Dr Kathryn Allinson is a legal scholar researching in the field of state responsibility, human rights and migration. Her PhD on ‘Establishing responsibility for causing displacement: An inquiry into the role of ‘Displacing Third States’ was awarded in January 2021 from Queen Mary University of London. She is a Lecturer in Law at the University of Bristol and Researcher on the Horizon 2020 PROTECT project. In this role she has contributed to a number of commentaries on the Global Compact on Migration, as well as publishing widely on the topic. She is also the Managing Editor of the peer-reviewed journal The International Community Law Review.
Nicolette Busuttilis a PhD candidate in the Department of Law, Queen Mary University of London where she researches States’ fundamental rights obligations under EU law towards migrants with disabilities, particularly those with mental healthcare needs, in light of the UN Convention on the Rights of Persons with Disabilities.

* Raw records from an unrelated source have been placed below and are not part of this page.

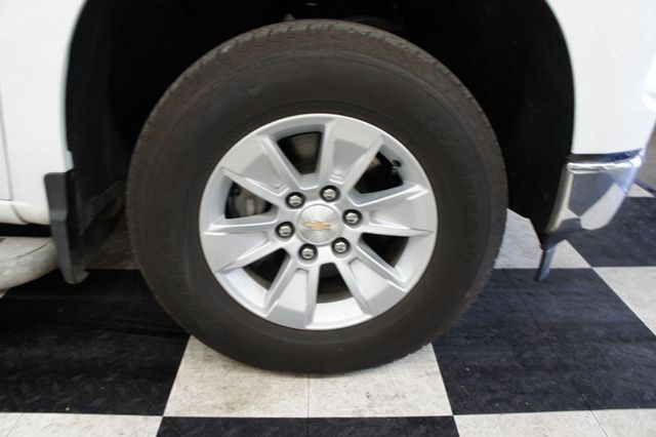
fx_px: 492
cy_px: 218
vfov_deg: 47.9
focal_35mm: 27
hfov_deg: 67.4
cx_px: 328
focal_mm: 18
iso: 500
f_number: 3.5
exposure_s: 1/30
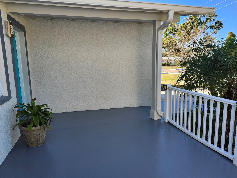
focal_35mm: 23
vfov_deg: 58.9
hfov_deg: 73.9
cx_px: 118
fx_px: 157
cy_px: 89
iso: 25
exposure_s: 1/431
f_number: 1.8
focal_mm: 5.54
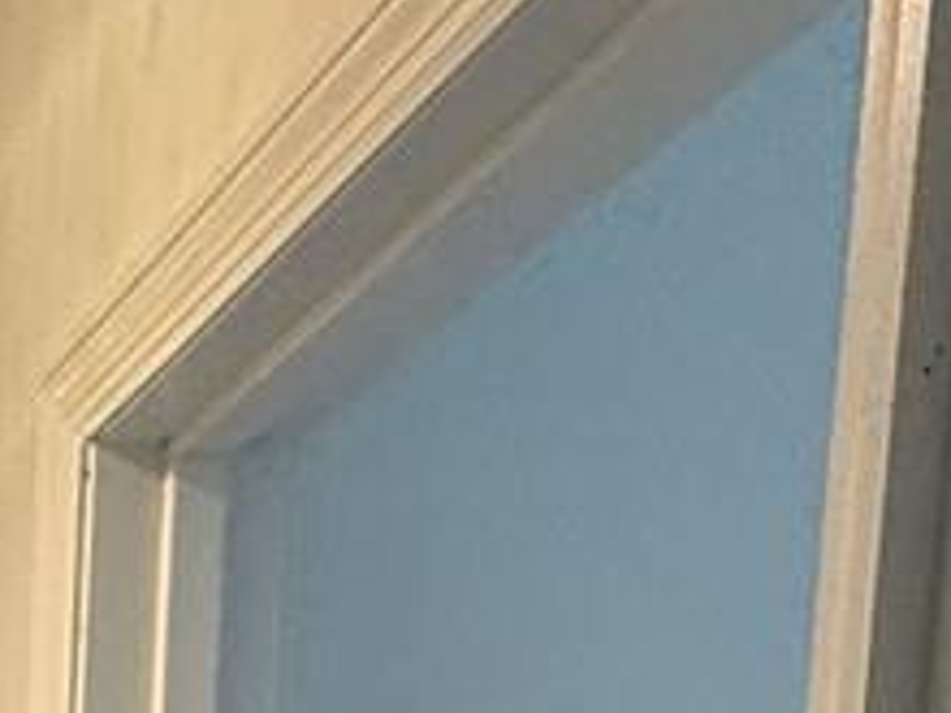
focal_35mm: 102
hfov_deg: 15.6
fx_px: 2802
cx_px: -903
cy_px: 1785
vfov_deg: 11.6
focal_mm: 2.22
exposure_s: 1/120
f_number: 2.2
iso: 200
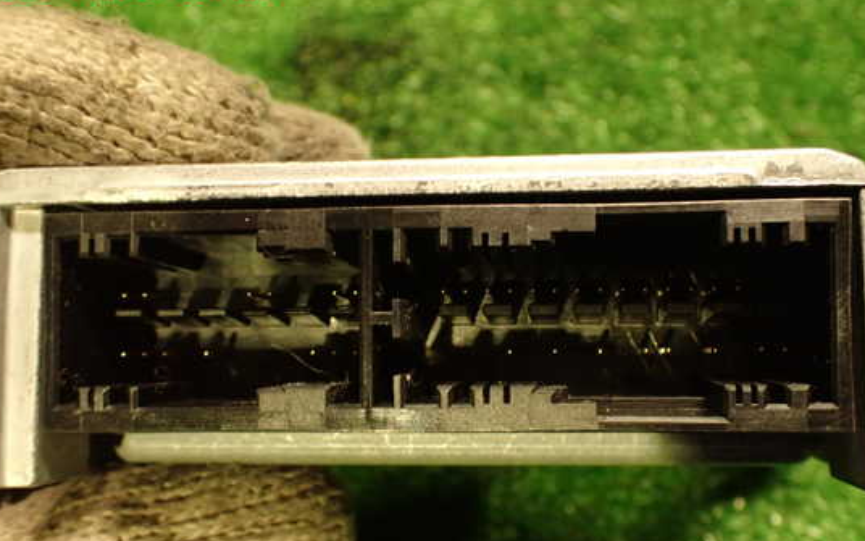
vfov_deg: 33.5
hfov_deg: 51.5
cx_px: 458
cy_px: 331
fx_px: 896
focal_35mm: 38
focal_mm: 5.79
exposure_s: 1/30
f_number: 2.4
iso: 640
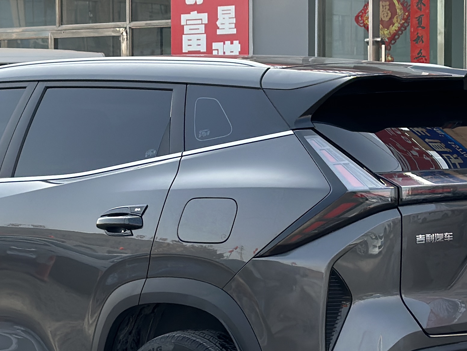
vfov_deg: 11.9
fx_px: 1686
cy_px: 181
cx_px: 202
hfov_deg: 15.8
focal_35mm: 125
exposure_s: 1/1433
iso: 80
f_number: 1.78
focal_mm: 6.86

Nicolette is a Visiting Lecturer in International & European Refugee Law at the University of Westminster and was previously a Senior Teaching Fellow in EU Law at SOAS University of London.
Alan Desmond is a lecturer at the University of Leicester School of Law and joined in 2016. Before coming to Leicester he taught at third-level institutions in Ireland, Italy and Poland and spent time as a Visiting Researcher at the University of Warsaw, Harvard Law School and UCLA School of Law. Before entering legal academia he worked as a freelance print and broadcast journalist and wrote a number of award-winning Irish language books. His research interests lie broadly in the field of immigration law as it intersects with human rights law, international law and EU law. He is particularly interested in migrant exceptionality, namely, the ways in which states and courts attenuate the protection potential of human rights law in relation to non-citizens. The focus of his current research is on regularisation of irregular migrants and future prospects for the protection of migrants’ rights within (or without) the international system for human rights protection.